## [Prompt]
Print the listing below again from the line that contains "РАСЧЕТ ДОСТАВКИ" onward, keeping every line exact and leaving out the lines before it.
== == ==
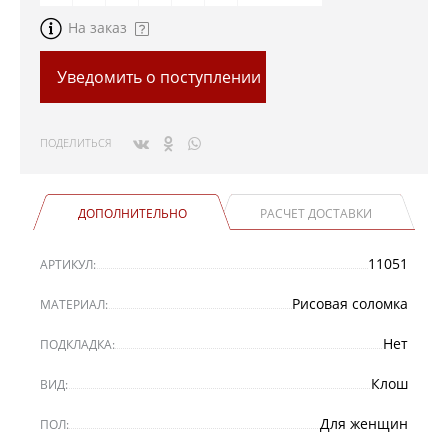
На заказ
Уведомить о поступлении
ПОДЕЛИТЬСЯ
ДОПОЛНИТЕЛЬНО
РАСЧЕТ ДОСТАВКИ
11051
АРТИКУЛ:
Рисовая соломка
МАТЕРИАЛ:
Нет
ПОДКЛАДКА:
Клош
ВИД:
Для женщин
ПОЛ:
== == ==
## [Answer box]
РАСЧЕТ ДОСТАВКИ
11051
АРТИКУЛ:
Рисовая соломка
МАТЕРИАЛ:
Нет
ПОДКЛАДКА:
Клош
ВИД:
Для женщин
ПОЛ:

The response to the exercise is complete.